IV-2. Méconnaissance du principe de loyauté
La consultation proposée aux Mahorais n'est pas plus loyale qu'elle n'est claire.
Privée de la finalité institutionnelle qui lui donnait son sens - la transformation éventuelle de Mayotte en département d'outre-mer -, la perspective offerte aux Mahorais de donner à leur île un statut de « collectivité départementale » semble uniquement conçue pour tromper leur attente. Par l'emploi du qualificatif « départemental », le Gouvernement paraît vouloir feindre de donner satisfaction à la revendication départementaliste claire et constante de la population de Mayotte et portée depuis vingt-cinq ans par une très large majorité de ses élus, y compris tous les parlementaires qu'elle a élus depuis qu'elle a choisi son maintien dans la République, alors que les Comores faisaient sécession.
Il est déloyal de prétendre laisser un choix à la population quand aucune alternative réelle n'est ouverte. La consultation organisée par la loi soumise à votre examen n'est qu'un faux-semblant n'offrant à la population de Mayotte que l'illusion d'être consultée. La perspective de la collectivité départementale est à prendre ou à laisser, sans que ne soit ouverte aucune autre option. La loi de 1976 offrait quant à elle aux Mahorais la perspective de choisir entre trois voies d'évolution institutionnelle. Mais peut-être l'idée même de laisser aux Mahorais une véritable liberté de choix a-t-elle paru déplacée aux auteurs de la loi qui fait l'objet de la présente saisine ?

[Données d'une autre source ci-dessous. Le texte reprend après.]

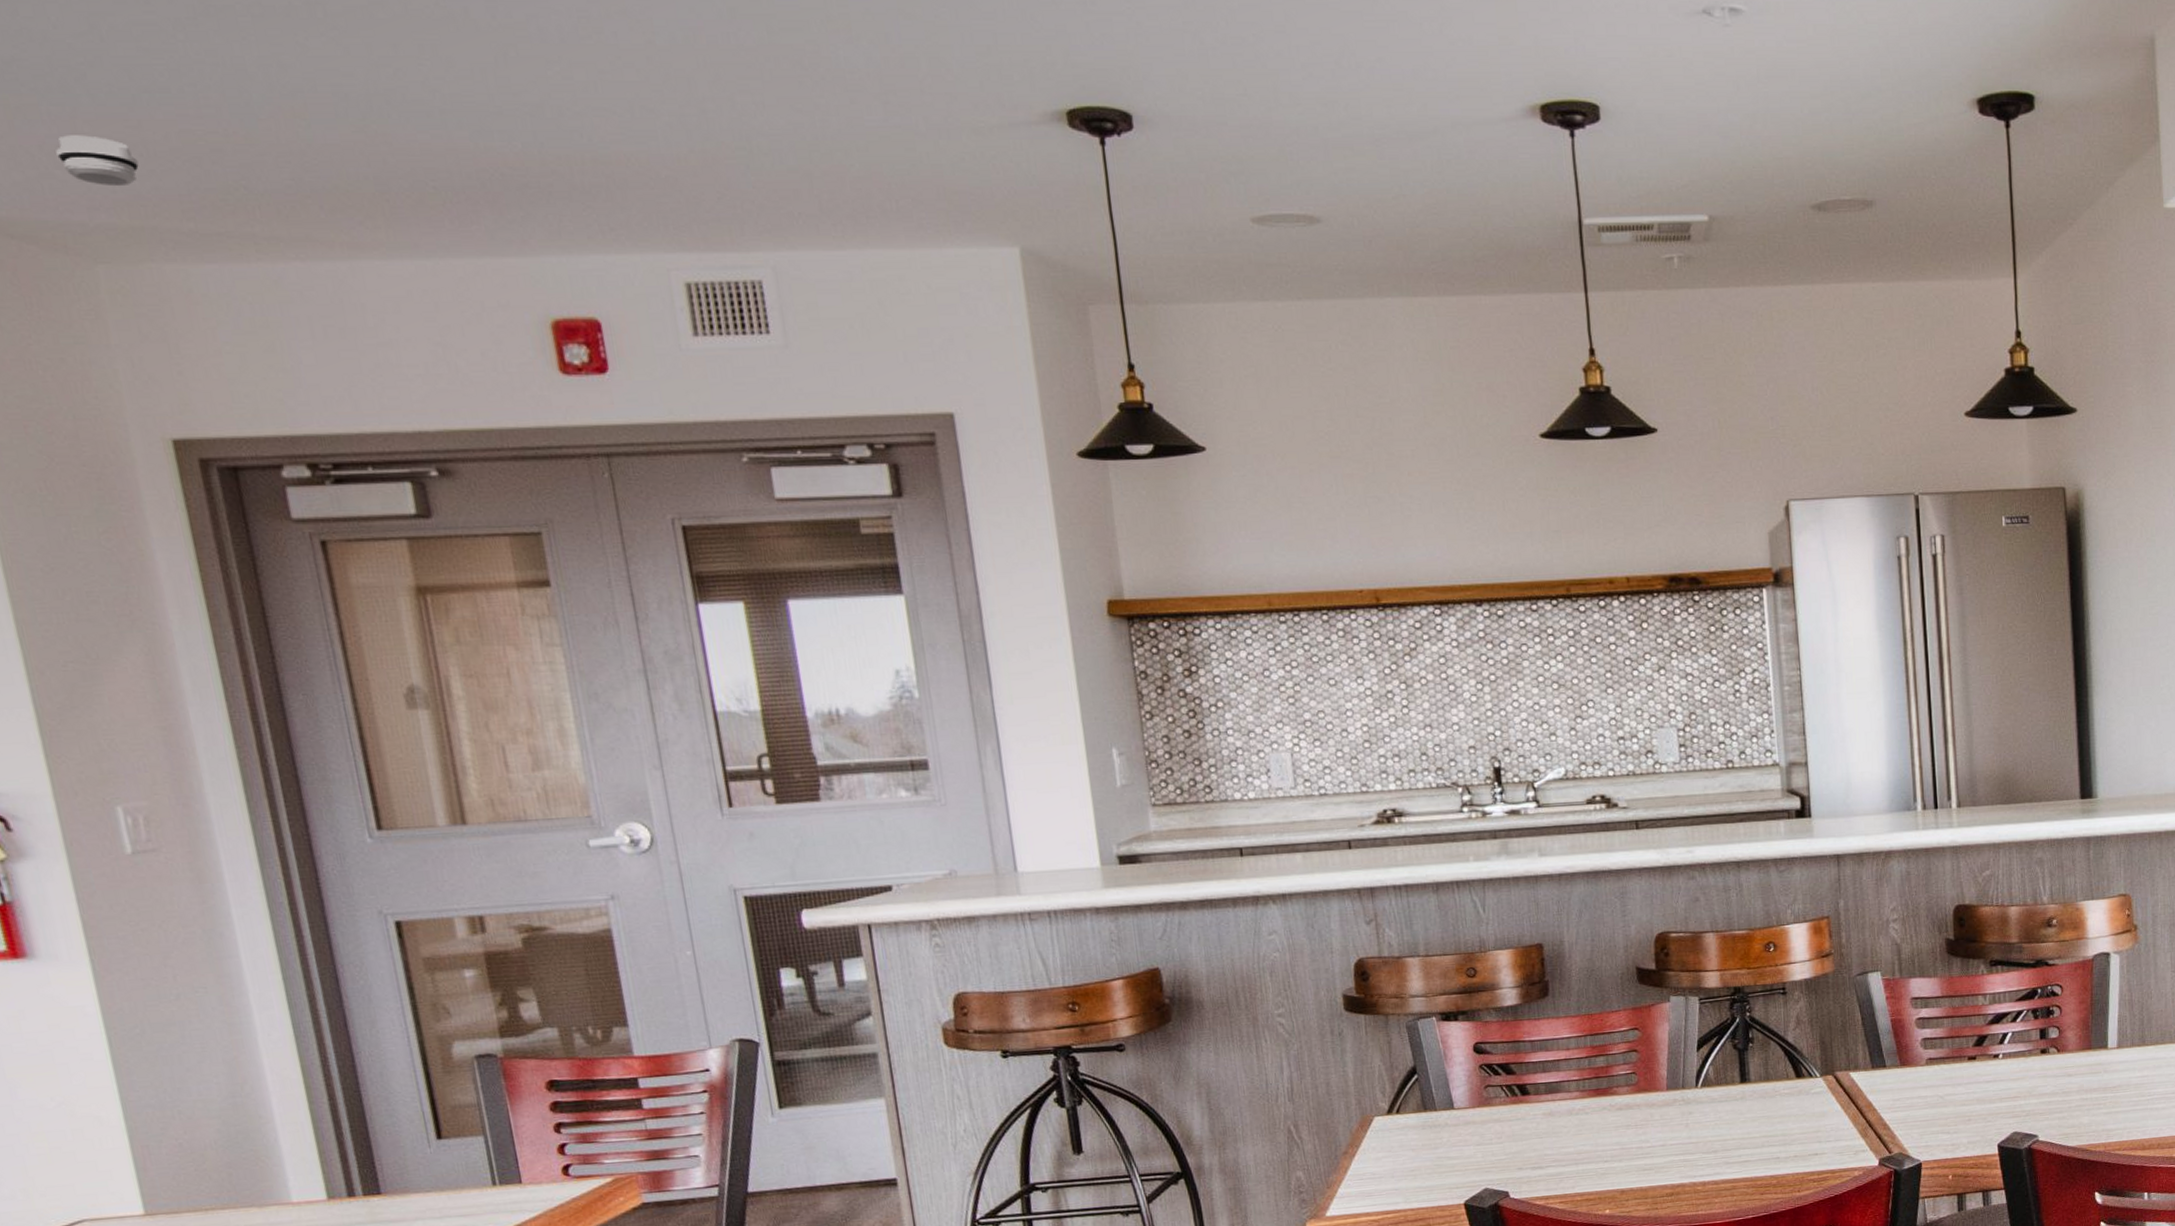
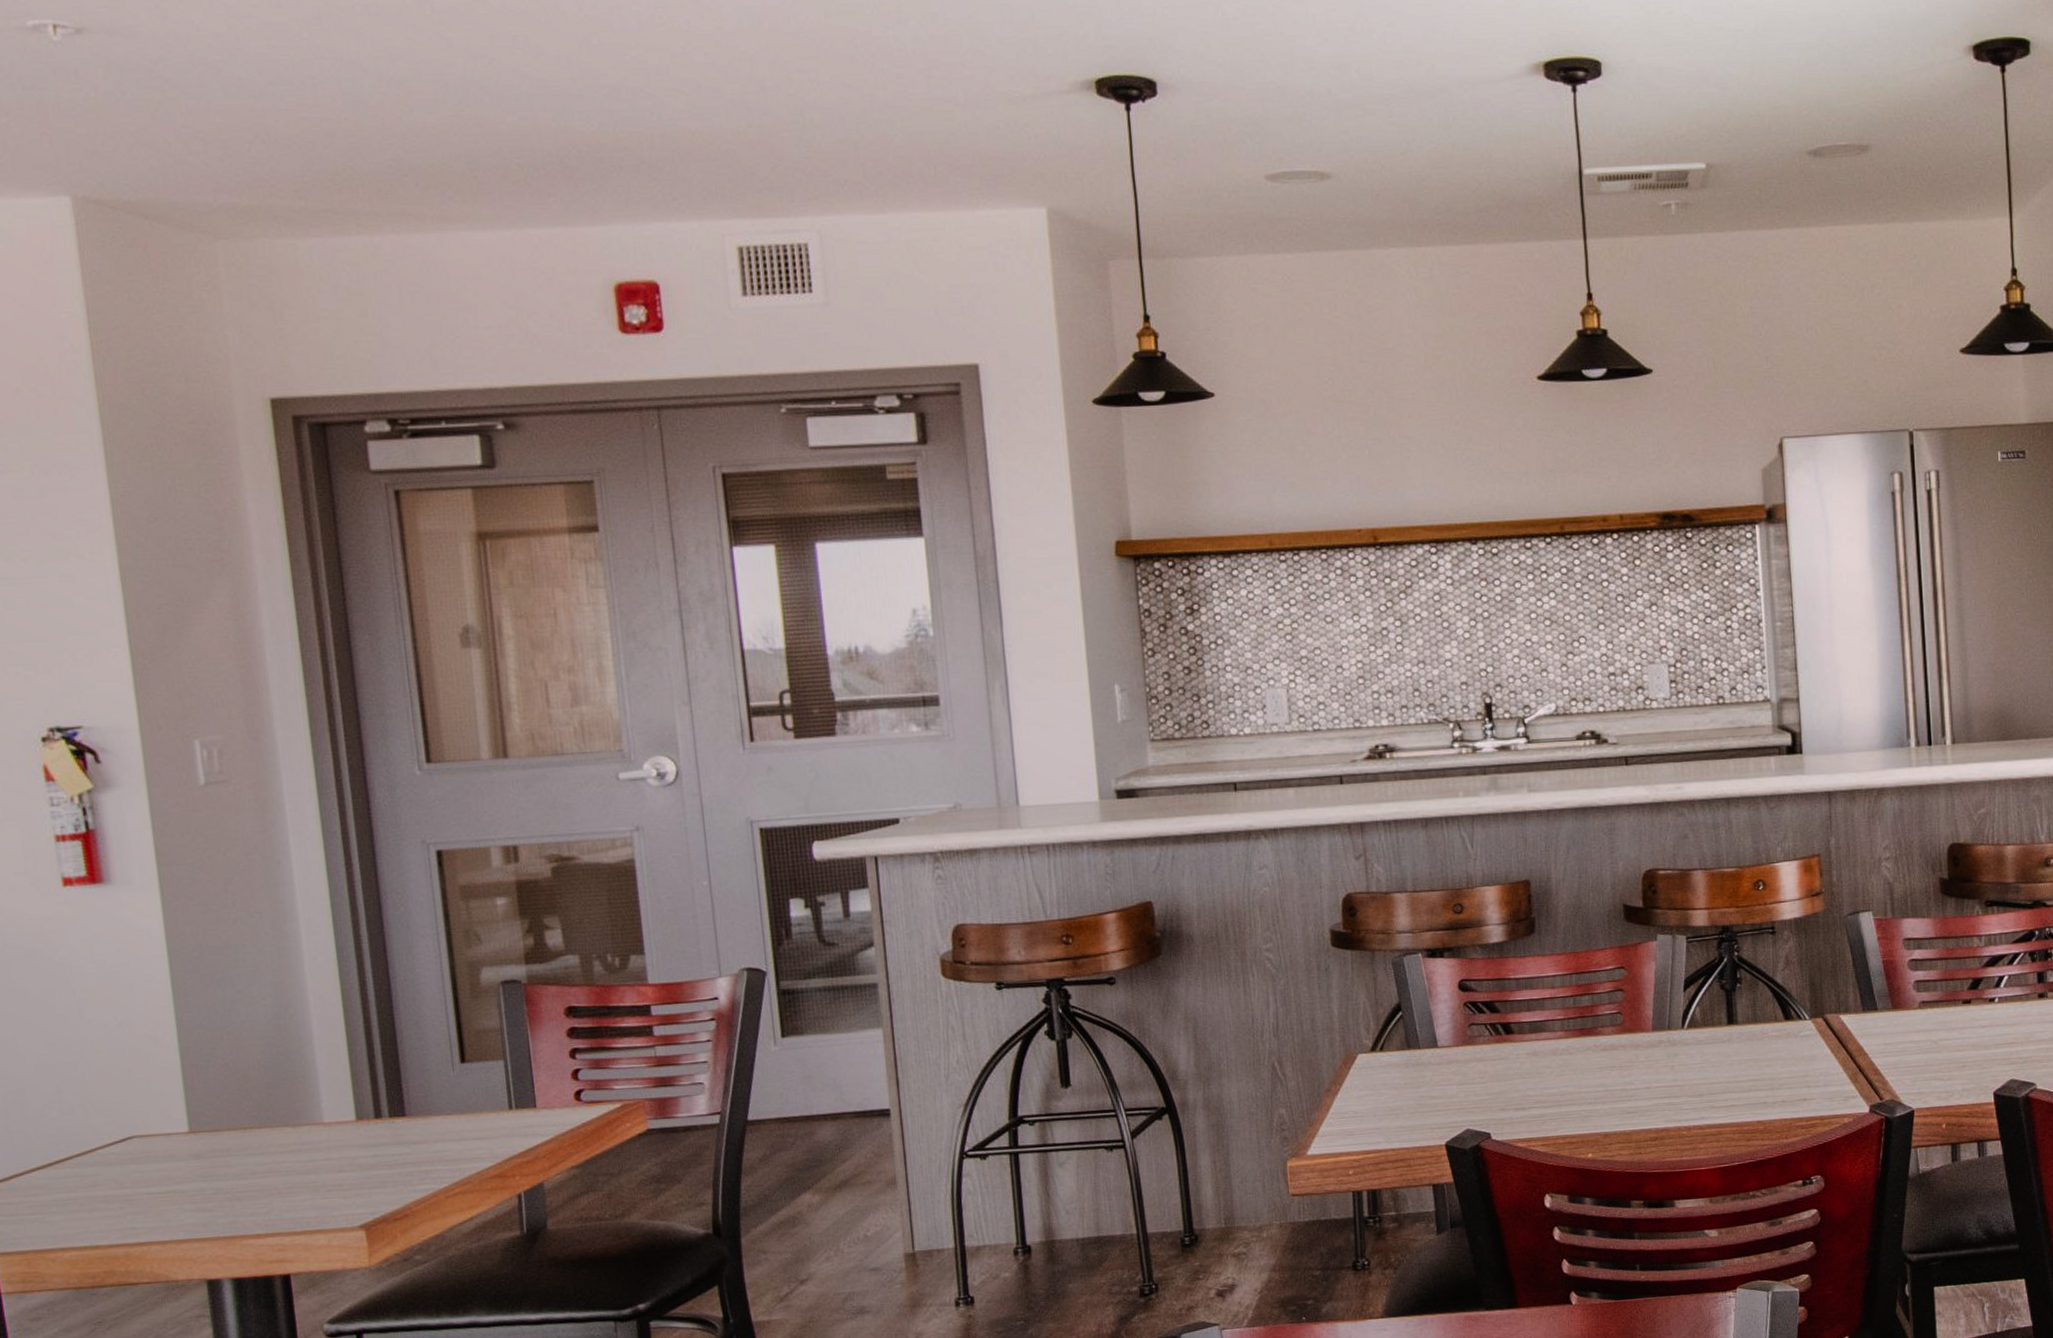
smoke detector: present [56,135,139,187] -> none [190,125,261,170]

Enfin, le processus même par lequel a été élaboré l'« accord » auquel renvoie la loi qui vous est déférée présente un caractère marqué de déloyauté. Avant la conclusion de tout accord, le secrétaire d'Etat à l'outre-mer avait défini les conditions qui en garantiraient la validité, dont « le consensus accepté par tous les signataires mahorais (...), à savoir les trois partis politiques représentés au conseil général de la collectivité, les parlementaires et le président du conseil général » était la principale. Au bas du document du 4 août 1999 (en annexe) prétendant enregistrer ce consensus manquaient trois signatures sur six : celle du député, celle du sénateur et celle du représentant du mouvement populaire mahorais, majoritaire au conseil général.
Comprenant que ne serait pas satisfaite l'exigence qu'ils avaient eux-mêmes définie, les promoteurs de l'« accord » ont cru bon de recourir à plusieurs expédients. Une consultation des conseils municipaux a été lancée, sur une question excédant manifestement l'intérêt local et donc leur champ de compétences - le juge administratif est saisi d'un recours sur cette question. Le préfet, représentant du Gouvernement, a en outre inscrit à l'ordre du jour du conseil général dont il est l'exécutif un vote relatif à l'« accord », alors que son objet outrepasse évidemment le domaine de compétence de cette assemblée locale.
De ce consensus introuvable, l'« accord » lui-même porte la trace, quand il stipule, dans son onzième et dernier article, que « L'Etat, les parlementaires, le président du conseil général et les responsables des partis représentés au conseil général de Mayotte se retrouveront en "comité de suivi" tous les ans pour procéder ensemble au bilan de l'application du présent document et définir les orientations nécessaires pour l'avenir. » Les promoteurs de l'« accord » ont ainsi cherché à réintégrer de force dans ce montage infidèle à ses ambitions initiales des personnalités qui s'étaient refusées à y apporter leur caution. Cet « accord » stipule donc pour autrui, en plus de ses autres vices.